**EXERCISE REQUIREMENTS**:
Copy each line of the records below that has "lymphoma" in it.

**SUPPLIED DATA**:
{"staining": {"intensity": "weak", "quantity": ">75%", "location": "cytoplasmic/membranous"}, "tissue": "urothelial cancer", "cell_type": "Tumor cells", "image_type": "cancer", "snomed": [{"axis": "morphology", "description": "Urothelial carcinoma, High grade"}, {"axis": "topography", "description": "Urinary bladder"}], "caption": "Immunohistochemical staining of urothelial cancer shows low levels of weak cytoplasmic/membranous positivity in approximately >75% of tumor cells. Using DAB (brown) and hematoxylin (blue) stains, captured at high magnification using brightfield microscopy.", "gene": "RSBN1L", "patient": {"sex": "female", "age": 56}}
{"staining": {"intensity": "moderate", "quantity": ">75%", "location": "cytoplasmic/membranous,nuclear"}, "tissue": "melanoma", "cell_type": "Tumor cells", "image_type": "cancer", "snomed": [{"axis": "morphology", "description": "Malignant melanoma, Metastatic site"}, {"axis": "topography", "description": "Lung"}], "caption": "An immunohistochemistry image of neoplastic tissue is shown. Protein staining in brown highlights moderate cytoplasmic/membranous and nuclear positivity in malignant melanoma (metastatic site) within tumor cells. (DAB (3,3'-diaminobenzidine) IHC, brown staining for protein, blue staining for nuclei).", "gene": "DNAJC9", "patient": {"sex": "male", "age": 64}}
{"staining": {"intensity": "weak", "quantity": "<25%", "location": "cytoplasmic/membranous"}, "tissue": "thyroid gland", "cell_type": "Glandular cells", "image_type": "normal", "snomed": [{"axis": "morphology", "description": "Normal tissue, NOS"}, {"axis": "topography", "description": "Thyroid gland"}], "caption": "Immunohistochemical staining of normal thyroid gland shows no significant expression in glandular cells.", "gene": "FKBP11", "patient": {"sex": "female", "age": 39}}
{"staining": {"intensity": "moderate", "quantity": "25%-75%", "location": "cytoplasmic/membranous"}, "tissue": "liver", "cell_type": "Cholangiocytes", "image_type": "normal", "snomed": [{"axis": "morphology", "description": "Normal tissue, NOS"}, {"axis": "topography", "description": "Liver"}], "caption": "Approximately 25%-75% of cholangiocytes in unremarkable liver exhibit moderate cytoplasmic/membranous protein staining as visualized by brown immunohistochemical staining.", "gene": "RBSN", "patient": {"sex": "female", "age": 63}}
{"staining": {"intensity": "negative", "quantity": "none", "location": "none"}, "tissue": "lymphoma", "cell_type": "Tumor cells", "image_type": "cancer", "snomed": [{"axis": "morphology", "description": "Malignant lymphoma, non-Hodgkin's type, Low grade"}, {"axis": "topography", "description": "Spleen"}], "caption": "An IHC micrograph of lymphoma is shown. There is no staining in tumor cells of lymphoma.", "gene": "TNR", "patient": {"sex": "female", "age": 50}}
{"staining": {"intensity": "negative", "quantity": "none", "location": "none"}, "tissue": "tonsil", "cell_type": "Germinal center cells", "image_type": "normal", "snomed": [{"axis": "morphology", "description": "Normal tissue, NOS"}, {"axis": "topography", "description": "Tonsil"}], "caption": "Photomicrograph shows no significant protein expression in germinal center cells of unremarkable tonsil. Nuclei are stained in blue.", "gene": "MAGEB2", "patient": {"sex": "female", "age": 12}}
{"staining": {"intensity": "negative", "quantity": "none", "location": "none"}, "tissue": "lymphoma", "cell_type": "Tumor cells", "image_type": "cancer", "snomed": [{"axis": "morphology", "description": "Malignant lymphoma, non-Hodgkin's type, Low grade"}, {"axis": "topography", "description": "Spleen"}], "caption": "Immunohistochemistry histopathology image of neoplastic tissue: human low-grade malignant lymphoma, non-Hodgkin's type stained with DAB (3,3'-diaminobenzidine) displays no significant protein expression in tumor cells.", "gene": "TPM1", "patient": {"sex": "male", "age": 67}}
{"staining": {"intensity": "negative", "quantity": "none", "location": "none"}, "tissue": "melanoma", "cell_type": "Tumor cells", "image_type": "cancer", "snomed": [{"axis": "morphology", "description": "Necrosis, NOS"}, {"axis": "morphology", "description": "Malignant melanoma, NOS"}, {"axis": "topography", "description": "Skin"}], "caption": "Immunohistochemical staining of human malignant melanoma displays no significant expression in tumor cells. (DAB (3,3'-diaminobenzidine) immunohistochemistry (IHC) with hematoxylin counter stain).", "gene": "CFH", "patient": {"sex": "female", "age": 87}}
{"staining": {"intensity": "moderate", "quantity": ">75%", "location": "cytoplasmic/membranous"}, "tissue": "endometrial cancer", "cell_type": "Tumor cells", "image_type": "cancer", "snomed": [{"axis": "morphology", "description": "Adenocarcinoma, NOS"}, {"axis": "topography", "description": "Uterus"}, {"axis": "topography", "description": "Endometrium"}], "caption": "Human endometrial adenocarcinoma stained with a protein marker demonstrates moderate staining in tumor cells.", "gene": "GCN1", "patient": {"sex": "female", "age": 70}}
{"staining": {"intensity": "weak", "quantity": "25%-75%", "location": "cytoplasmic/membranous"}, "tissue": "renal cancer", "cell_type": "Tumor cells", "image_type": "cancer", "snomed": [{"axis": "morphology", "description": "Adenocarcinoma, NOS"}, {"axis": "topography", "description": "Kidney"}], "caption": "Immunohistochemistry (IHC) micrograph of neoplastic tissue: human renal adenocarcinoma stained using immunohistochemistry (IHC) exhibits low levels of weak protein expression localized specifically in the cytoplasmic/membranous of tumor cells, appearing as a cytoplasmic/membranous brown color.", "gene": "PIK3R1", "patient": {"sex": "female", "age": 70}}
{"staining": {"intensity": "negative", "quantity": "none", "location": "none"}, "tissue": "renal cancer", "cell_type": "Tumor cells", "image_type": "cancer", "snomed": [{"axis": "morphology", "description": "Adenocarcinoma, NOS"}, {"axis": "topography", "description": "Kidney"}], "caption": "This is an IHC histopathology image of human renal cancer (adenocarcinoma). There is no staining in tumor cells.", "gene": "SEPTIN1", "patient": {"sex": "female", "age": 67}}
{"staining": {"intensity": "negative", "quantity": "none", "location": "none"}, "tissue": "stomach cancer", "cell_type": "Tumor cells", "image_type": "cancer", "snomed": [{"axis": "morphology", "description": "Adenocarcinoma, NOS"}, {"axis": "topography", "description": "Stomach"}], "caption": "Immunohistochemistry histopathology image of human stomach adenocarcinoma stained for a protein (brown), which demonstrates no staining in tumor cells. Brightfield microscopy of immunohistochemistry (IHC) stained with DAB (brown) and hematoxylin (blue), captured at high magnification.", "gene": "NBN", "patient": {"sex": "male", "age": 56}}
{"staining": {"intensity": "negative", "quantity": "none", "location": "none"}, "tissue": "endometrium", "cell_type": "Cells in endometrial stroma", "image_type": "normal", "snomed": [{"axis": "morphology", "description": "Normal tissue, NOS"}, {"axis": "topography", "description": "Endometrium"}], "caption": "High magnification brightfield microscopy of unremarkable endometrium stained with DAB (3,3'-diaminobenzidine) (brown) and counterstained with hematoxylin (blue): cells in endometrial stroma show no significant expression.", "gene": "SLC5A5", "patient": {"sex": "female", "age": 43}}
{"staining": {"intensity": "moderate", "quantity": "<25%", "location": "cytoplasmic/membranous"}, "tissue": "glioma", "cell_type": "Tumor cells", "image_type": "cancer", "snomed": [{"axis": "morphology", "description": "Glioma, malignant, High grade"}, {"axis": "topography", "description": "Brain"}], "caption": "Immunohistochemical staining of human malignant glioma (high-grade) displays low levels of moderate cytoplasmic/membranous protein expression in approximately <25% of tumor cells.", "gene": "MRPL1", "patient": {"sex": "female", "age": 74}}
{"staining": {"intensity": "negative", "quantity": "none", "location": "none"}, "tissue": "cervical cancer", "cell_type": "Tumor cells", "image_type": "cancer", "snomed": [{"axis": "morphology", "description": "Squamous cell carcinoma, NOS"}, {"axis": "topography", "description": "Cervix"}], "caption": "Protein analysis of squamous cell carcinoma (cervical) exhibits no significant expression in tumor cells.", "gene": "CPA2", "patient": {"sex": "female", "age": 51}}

**ANSWER TO THIS TASK**:
{"staining": {"intensity": "negative", "quantity": "none", "location": "none"}, "tissue": "lymphoma", "cell_type": "Tumor cells", "image_type": "cancer", "snomed": [{"axis": "morphology", "description": "Malignant lymphoma, non-Hodgkin's type, Low grade"}, {"axis": "topography", "description": "Spleen"}], "caption": "An IHC micrograph of lymphoma is shown. There is no staining in tumor cells of lymphoma.", "gene": "TNR", "patient": {"sex": "female", "age": 50}}
{"staining": {"intensity": "negative", "quantity": "none", "location": "none"}, "tissue": "lymphoma", "cell_type": "Tumor cells", "image_type": "cancer", "snomed": [{"axis": "morphology", "description": "Malignant lymphoma, non-Hodgkin's type, Low grade"}, {"axis": "topography", "description": "Spleen"}], "caption": "Immunohistochemistry histopathology image of neoplastic tissue: human low-grade malignant lymphoma, non-Hodgkin's type stained with DAB (3,3'-diaminobenzidine) displays no significant protein expression in tumor cells.", "gene": "TPM1", "patient": {"sex": "male", "age": 67}}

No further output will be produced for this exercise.